Koscuisko drew a dose from the same vial he’d drawn on for Kaydence’s medication and discharged it over the palm of his hand, sniffing at it, tasting it, finally breathing the fluid in three short sharp sniffs. Then Koscuisko swore, and went to the stores shelf in a furious and furiously controlled rage.

  Searching the shelves.

  Striking through the secures with a savage blow of the heavy bowl of a powder-crusher. Scattering medication as he went, talking to himself while Erish stood with Code and Toska and wondered. Chief Samons opened Kaydence’s cuffs and collar, beckoning for Toska to take off Kaydence’s boots as Koscuisko muttered.

  “Exhausted the dose, maybe the lot was old, shouldn’t be old, and someone had used some of it. Where’s another. Should have more dissiter, here, prison full of Nurail. Yes, I need some vondilong, running short. Pink-tinged, bad sign. Chief.”

  Koscuisko tossed a vial over his shoulder in Samons’s direction, not pausing in his search, not looking around. Chief Samons caught it: vondilong, a standard stimulant for Nurail, but what had Koscuisko meant by its pink tinge being a bad sign?

  Chief Samons tucked it away and opened Kay’s over-blouse. Erish was glad to see that Kaydence’s boot-stockings were beyond reproach, for once.

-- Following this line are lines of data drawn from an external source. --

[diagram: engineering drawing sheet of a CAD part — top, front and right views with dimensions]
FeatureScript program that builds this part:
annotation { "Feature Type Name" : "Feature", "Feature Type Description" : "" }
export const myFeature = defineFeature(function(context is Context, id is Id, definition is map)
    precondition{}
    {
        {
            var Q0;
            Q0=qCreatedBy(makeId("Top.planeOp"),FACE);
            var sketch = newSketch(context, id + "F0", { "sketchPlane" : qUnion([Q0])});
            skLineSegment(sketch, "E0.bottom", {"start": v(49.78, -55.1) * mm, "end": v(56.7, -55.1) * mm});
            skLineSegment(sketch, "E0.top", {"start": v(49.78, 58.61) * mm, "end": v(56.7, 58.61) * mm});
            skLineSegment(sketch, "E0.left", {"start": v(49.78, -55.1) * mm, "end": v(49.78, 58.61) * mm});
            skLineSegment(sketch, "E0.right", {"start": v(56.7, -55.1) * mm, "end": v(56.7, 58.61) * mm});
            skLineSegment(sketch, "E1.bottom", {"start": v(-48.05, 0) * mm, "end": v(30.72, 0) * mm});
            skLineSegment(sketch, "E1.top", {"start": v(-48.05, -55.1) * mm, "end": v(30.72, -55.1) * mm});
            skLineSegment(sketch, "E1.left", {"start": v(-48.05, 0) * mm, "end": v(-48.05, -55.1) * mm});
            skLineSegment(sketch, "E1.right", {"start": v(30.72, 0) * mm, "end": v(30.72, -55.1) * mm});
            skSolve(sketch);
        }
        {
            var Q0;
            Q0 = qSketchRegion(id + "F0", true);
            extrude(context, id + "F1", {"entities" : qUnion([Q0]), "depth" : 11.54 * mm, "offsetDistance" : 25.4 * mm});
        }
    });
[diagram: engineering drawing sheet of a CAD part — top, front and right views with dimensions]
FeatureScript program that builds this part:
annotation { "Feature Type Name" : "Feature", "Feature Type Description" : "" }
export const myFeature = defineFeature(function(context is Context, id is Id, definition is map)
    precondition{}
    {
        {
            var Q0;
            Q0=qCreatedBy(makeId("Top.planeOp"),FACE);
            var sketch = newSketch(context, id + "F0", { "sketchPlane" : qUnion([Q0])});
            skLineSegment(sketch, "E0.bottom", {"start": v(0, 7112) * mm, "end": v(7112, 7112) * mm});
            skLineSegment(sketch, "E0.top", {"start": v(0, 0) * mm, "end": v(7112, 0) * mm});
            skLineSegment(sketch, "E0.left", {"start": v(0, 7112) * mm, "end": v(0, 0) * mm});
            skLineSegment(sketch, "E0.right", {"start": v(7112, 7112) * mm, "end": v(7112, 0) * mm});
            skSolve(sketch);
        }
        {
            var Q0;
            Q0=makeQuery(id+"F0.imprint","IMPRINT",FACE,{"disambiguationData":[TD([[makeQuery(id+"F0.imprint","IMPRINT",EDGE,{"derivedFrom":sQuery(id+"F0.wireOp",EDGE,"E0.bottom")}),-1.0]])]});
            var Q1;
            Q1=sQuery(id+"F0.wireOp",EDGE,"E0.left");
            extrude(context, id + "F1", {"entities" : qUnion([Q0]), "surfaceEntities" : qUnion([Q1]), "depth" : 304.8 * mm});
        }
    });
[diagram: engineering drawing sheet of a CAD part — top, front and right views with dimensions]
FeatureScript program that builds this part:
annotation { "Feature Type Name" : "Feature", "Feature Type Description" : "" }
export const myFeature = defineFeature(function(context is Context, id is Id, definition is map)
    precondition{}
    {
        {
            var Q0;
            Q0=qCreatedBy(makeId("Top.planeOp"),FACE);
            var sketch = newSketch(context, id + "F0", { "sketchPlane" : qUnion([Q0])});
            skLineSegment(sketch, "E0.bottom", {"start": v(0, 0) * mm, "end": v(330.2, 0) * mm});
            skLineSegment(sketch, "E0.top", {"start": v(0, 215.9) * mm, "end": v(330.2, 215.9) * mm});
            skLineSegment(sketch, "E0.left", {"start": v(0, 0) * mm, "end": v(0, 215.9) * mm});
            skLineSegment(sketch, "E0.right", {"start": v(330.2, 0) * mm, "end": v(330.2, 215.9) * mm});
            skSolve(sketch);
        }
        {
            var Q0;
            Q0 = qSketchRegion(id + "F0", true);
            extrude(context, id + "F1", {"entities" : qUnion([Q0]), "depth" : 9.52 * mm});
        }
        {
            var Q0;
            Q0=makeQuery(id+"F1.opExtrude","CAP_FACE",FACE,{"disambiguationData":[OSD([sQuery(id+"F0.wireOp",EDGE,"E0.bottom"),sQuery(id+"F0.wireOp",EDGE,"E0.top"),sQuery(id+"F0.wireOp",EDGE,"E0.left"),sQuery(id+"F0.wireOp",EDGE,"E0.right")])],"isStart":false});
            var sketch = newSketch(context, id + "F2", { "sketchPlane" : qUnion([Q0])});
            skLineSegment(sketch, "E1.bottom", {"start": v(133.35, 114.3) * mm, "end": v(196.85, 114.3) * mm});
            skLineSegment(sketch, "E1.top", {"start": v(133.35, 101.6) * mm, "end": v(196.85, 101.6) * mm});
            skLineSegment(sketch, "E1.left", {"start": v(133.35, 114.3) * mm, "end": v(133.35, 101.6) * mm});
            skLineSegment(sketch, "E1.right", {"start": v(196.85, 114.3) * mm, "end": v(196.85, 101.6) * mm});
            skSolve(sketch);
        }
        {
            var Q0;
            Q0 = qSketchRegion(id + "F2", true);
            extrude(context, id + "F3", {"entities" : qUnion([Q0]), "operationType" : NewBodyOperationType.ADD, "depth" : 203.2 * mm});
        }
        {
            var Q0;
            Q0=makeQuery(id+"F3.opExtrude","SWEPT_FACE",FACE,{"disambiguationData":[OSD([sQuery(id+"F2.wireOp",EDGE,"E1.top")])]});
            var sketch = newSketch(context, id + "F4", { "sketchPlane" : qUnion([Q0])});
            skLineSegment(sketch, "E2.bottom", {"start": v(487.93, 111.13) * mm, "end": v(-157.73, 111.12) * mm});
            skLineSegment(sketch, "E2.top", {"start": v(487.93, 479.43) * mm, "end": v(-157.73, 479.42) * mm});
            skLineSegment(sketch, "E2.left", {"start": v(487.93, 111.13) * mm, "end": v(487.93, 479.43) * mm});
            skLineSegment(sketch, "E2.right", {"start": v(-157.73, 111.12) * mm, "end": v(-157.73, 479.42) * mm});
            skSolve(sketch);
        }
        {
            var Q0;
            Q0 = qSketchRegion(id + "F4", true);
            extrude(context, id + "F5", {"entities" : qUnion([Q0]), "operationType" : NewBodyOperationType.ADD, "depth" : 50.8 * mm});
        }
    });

  The officer blamed himself for Kaydence’s suffering, and might well have good reason. But they were all in this together: and the officer blamed himself for entirely too much already.

  Should they risk a grouping? Erish wondered. The officer needed balance. It had gone better with him once he and Cousin Ailynn had come to an agreement. A grouping . . . it had never been done.

  And had it been anyone other than Andrej Koscuisko Erish couldn’t imagine even entertaining the idea for a moment.

  There was activity outside the room; a senior medical man came hurrying in. With a vial of something in his hand. The staff surgeon? Or as good as, Erish guessed, not envying the man his position in light of the ferocious face the officer turned on him.